**WHAT THE EXERCISE ASKS**
Repeat the lines from the one containing "pose: elev=202.3 azim=338.1" through the last line, switching "pose" to "camera" and changing nothing else. Leave the pictures out.

Stored items
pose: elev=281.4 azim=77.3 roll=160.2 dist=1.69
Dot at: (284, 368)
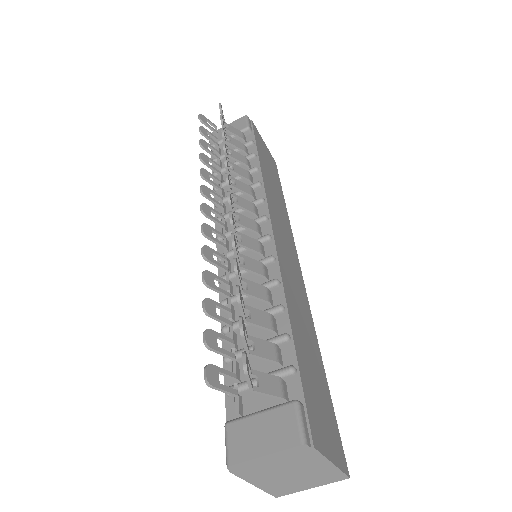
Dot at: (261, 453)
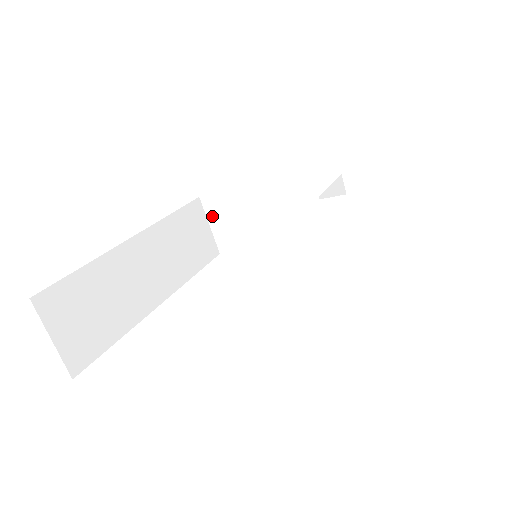
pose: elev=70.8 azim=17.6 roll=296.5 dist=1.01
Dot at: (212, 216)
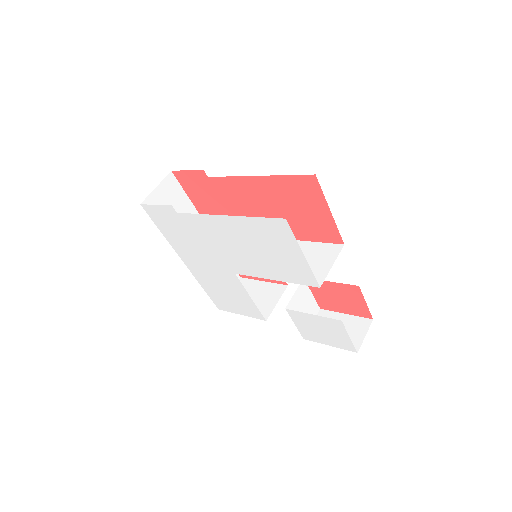
Dot at: occluded
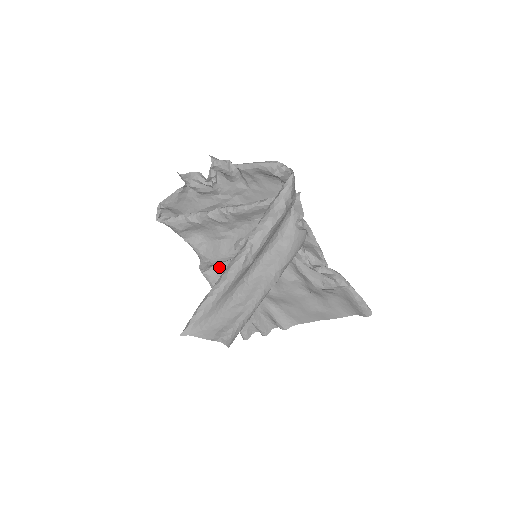
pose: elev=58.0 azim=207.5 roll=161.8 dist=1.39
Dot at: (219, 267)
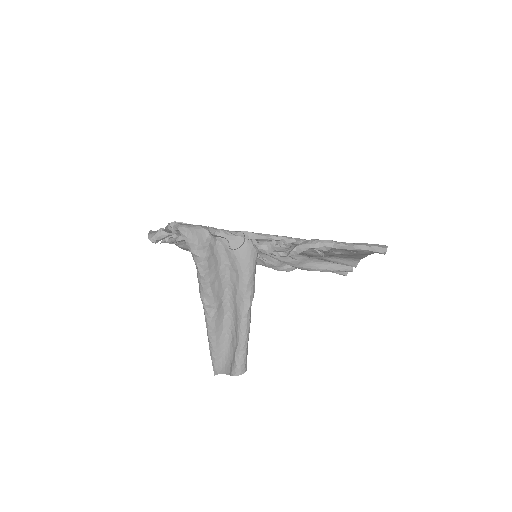
Dot at: (260, 257)
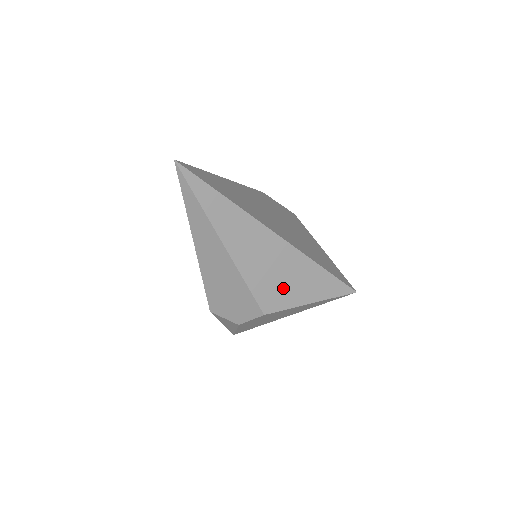
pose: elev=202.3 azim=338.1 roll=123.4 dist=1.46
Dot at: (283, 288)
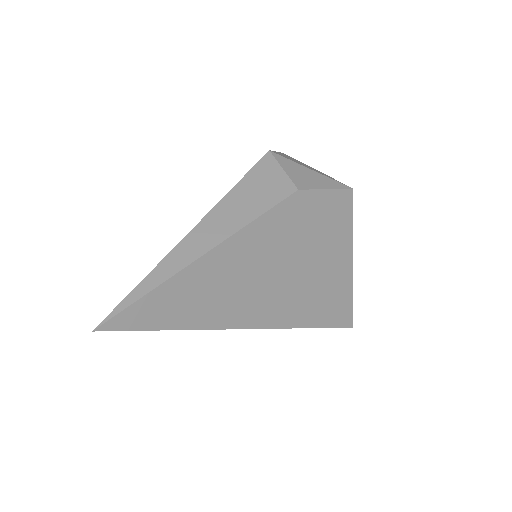
Dot at: occluded
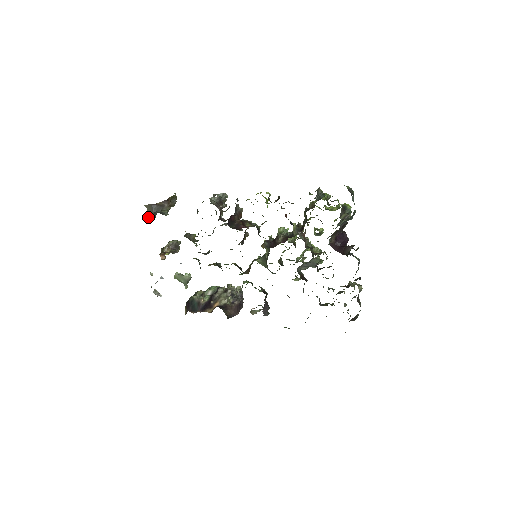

**REPLY TO THE EXERCISE**
camera: elev=202.3 azim=338.1 roll=123.4 dist=1.46
Dot at: (283, 288)
Dot at: occluded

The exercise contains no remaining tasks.